Context : X-ray micro tomography (micro-CT) is rapidly establishing itself as a standard technique for microstructural analysis in a wide range of fields, from biology to materials science. In conjunction with monochromatic X-rays acquired from a synchrotron source (SR-µCT), this yields a quantitative, fully 3D imaging technique with effective resolutions from ~20 µm down to ~100 nm. In micro-CT, a tomographic image is reconstructed from a set of its projection (Radon Transform). When the resolution is pushed higher and higher, the field of view (FOV) is diminished, then the projections are often truncated. In this case, the reconstruction is no more exact and the quantitative aspect of SR-µCT is lost.

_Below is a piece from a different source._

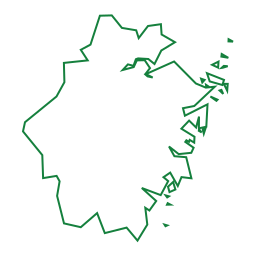 the border of Zhejiang
{"feature_id": "CHN-1820", "entity_name": "Zhejiang", "entity_type": "Province", "adm_level": 1, "iso_a3": "CHN", "parent_name": "China", "parent_adm1": "", "projection": "natural_earth1", "projection_center": [120.785, 29.18], "detail": "medium", "context": "isolated", "style": "outline", "palette": "green", "viewbox_px": 256, "rotation_deg": 0, "n_neighbors": 0, "source": "natural_earth", "source_scale": "10m", "svg_char_len": 1849}
<svg xmlns="http://www.w3.org/2000/svg" viewBox="0 0 256 256"><path d="M175.0,42.2L161.3,50.5L154.5,64.0L148.3,59.0L138.1,58.4L135.9,59.2L133.5,65.8L127.9,64.4L122.7,70.0L133.7,67.1L136.8,60.4L144.7,60.2L150.0,68.1L145.2,74.3L147.6,76.4L152.7,77.5L145.9,74.1L174.1,61.5L195.9,83.5L205.8,87.6L214.8,86.7L194.3,106.0L183.0,108.2L184.9,115.7L207.5,104.3L206.3,126.7L198.9,128.3L199.0,116.6L196.1,127.5L189.1,120.6L181.4,128.7L194.5,136.8L194.2,142.6L189.7,139.9L189.0,141.8L186.4,140.3L185.3,141.9L193.6,147.7L191.3,152.8L178.7,154.1L169.0,146.5L174.4,156.2L186.2,157.2L191.4,178.3L181.5,177.1L177.8,186.0L170.2,172.6L163.5,177.2L168.2,181.1L160.7,195.1L141.8,188.0L156.2,201.0L149.4,210.5L145.3,207.8L147.3,224.6L137.5,240.6L126.6,227.6L104.8,233.1L97.1,213.1L80.8,227.2L64.0,223.4L57.1,195.9L59.6,181.3L56.6,175.9L43.1,178.1L42.3,155.1L23.0,131.4L25.0,122.2L56.5,96.5L64.4,82.2L63.9,62.9L87.7,60.4L80.8,49.8L90.5,44.6L99.9,15.7L111.8,15.4L121.9,27.9L136.2,30.3L138.7,38.1L148.0,26.0L160.9,24.2L161.6,34.5L175.0,42.2ZM224.0,79.9L222.4,85.0L209.7,81.4L207.0,73.2L224.0,79.9ZM173.1,182.0L175.4,189.5L169.5,192.1L168.0,186.7L173.1,182.0ZM218.5,61.6L218.1,67.6L212.1,64.8L218.5,61.6ZM210.4,96.5L217.5,99.7L216.4,100.8L210.4,96.5ZM205.5,128.4L203.8,133.7L202.8,129.5L205.5,128.4ZM201.1,78.7L204.6,79.9L202.3,82.5L201.1,78.7ZM227.7,83.9L227.2,90.7L223.9,83.9L227.7,83.9ZM221.7,54.0L228.3,57.8L221.4,56.6L221.7,54.0ZM221.4,89.9L223.2,93.9L219.6,90.5L221.4,89.9ZM227.7,66.2L222.9,67.7L221.6,67.9L223.8,65.9L227.7,66.2ZM199.1,129.3L201.6,132.4L198.8,130.8L199.1,129.3ZM167.2,197.4L165.7,195.4L168.9,196.3L167.2,197.4ZM228.6,39.2L233.0,41.6L228.5,41.4L228.6,39.2ZM167.7,203.2L170.4,204.6L167.0,204.7L167.7,203.2ZM206.0,84.8L208.4,86.4L206.3,86.7L206.0,84.8ZM164.5,224.6L167.2,225.4L165.5,226.2L164.5,224.6Z" fill="none" stroke="#15803d" stroke-width="2"/></svg>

To circumvent this problem, we consider “zoom-in tomography”, where a low resolution scan laterally covering the whole object is recorded and combined with a high resolution scan in the region of interest. Due to recent development at beamline ID19 at the European Synchrotron Radiation Facility (ESRF), Grenoble, this modality has been made available on a routine basis.
Aim : The aim of this project is to implement and evaluate algorithms for zoom-in tomography. The evaluation will be performed on both simulated data and experimental data acquired at ID19, ESRF. Evaluation criteria e.g., based on resolution and signal-to-noise ratio has to be defined.
Methodology : A platform for simulation of parallel and cone beam monochromatic tomography is already in place and can be used for the simulation part of the study. Data sets of constructed objects with known composition have also been recorded at ID19, ESRF and will form the basis for the experimental study. Different tomographic reconstruction methods based will be compared. The implemented methods should further be applied for mineralization quantification of series of data acquired on bone biopsies. Requirements: Knowledge in image processing and programming language is required (Matlab, C, C++ ). The applicant should also have the capacity to integrate a multidisciplinary environment (imaging, biomedical applications, physics).